Micron Technology Inc. (NASDAQ:MU) is poised to move higher after a slight pullback. It is also another demonstration as to how important March 16 was in the market as a whole. On March 16, many issues were distributed by their Designated Market Makers. Read my article on May 8, Market Set to Head Lower.
The Block matrix below gives a reasonably clear view of both sides of the distribution cycle. On March 16, you see the distribution and shorting being conducted and on May 31, to the present you see the short covering and accumulation. It is not by accident that these blocks transacted at the highs and lows of the range. Everything on the floor of the exchange happens on purpose.
I believe that it is possible (but not certain) that Micron will retest the low and double bottom at or around $5.50. I also believe that a fairly significant long term capital gain position has been established by the Designated Market Maker in this issue. What this means is that he has been supplying the recent advance from the $5.25 lows by shorting and he will need to cover his short positions. I believe he does not want to disturb his trading account which he uses to maintain a fair and orderly market or his segregated investment accounts, which he trades on his own behalf. He wants to keep those accounts in tact.
On the Basis of the foregoing these are my views and observations:
I recommend establishing a long position in Micron Technologies. Open your position with only 1/4 of whatever capital you intend to commit to Micron Technologies at $5.89. Purchase the remaining 3/4 of the position at $5.42 and stop out at $5.20. Do not post your stop out. I have said it before but it is so important that at the risk of being redundant and in an abundance of caution I will say it again. It is too easy for the Designated Market Maker to cash investors out by moving the price above or below your stop out and move the price right back down or up again. In addition, when a stop out is triggered it converts into a market order and that could be disastrous if the Designated Market Maker decides to really take advantage. Remember the "Flash Crash"? I would be looking to exit the trade at an upside price target of $6.61. Do not allow this position to exceed 5% of your overall portfolio. You should seriously consider writing puts to establish your initial position. If the stock is put to you, then the premium will bring the cost basis down and if not then the premium is money in your pocket.
There is always the possibility that the trade may not work out.
There Is Never A Sure Thing (particularly on a short)
Investors must realize and recognize that there is never a sure thing. Sometimes events that have a low probability of occurring bring forth very serious consequences should they come into being. Investors must judiciously consider what the inherent practical limits are and how much they stand to gain in relation to the risks involved in establishing any position.

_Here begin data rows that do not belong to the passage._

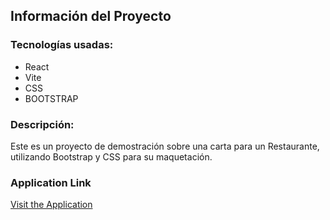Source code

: ## Información del Proyecto

### Tecnologías usadas:
- React
- Vite
- CSS
- BOOTSTRAP

### Descripción:
Este es un proyecto de demostración sobre una carta para un Restaurante, utilizando Bootstrap y CSS para su maquetación.

### Application Link
[Visit the Application](https://baco-restaurante.netlify.app)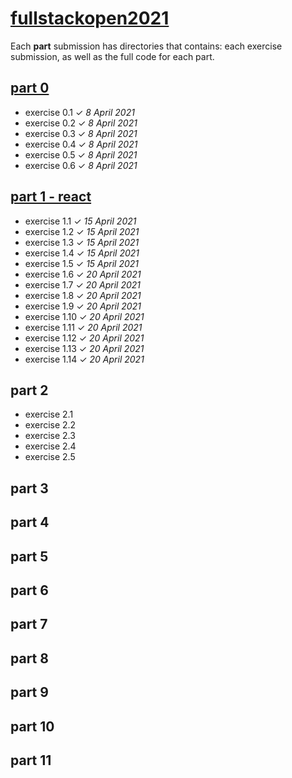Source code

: # [fullstackopen2021](https://fullstackopen.com/en/#course-contents)
Each **part** submission has directories that contains: each exercise submission, as well as the full code for each part.  

## [part 0](https://github.com/ajmlhkm/fullstackopen2021/tree/main/part0)
* exercise 0.1 ✓ *8 April 2021*
* exercise 0.2 ✓ *8 April 2021*
* exercise 0.3 ✓ *8 April 2021*
* exercise 0.4 ✓ *8 April 2021*
* exercise 0.5 ✓ *8 April 2021*
* exercise 0.6 ✓ *8 April 2021*

## [part 1 - react ](https://github.com/ajmlhkm/fullstackopen2021/tree/main/part1) 
* exercise 1.1 ✓ *15 April 2021*
* exercise 1.2 ✓ *15 April 2021*
* exercise 1.3 ✓ *15 April 2021*
* exercise 1.4 ✓ *15 April 2021*
* exercise 1.5 ✓ *15 April 2021*
* exercise 1.6 ✓ *20 April 2021*
* exercise 1.7 ✓ *20 April 2021*
* exercise 1.8 ✓ *20 April 2021*
* exercise 1.9 ✓ *20 April 2021*
* exercise 1.10 ✓ *20 April 2021*
* exercise 1.11 ✓ *20 April 2021*
* exercise 1.12 ✓ *20 April 2021*
* exercise 1.13 ✓ *20 April 2021*
* exercise 1.14 ✓ *20 April 2021*

## part 2
* exercise 2.1
* exercise 2.2
* exercise 2.3
* exercise 2.4
* exercise 2.5


## part 3

## part 4

## part 5

## part 6

## part 7

## part 8

## part 9

## part 10

## part 11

In addition, persistence can become desperate folly by allowing a losing position to become a viable argument for deciding on a new position. Rather, such decisions should be based on the current and soon-to-be circumstances.
Any position in which one unexpected factor has a significant impact on your portfolio is the result of poor planning. It is a fault most commonly associated with people who want to explain away their losses. SUN TZU -Art of War "Use an attack to exploit a victory, never use an attack to rescue a defeat."
If you follow the process recommended and the trade does not work, the overall loss in this model is $3,000.00. That amounts to .003 of the overall portfolio (theoretically valued at $1,000,000).
And finally, never be a brave and brainless investor because a fool and his money are soon parted.
A portfolio of $1,000,000 should position size in the following manner.
This is a trade, not an investment. Be ever vigilant.
That's it for now…. Have a nice day.
Disclosure: I have no positions in any stocks mentioned, but may initiate a long position in MU over the next 72 hours.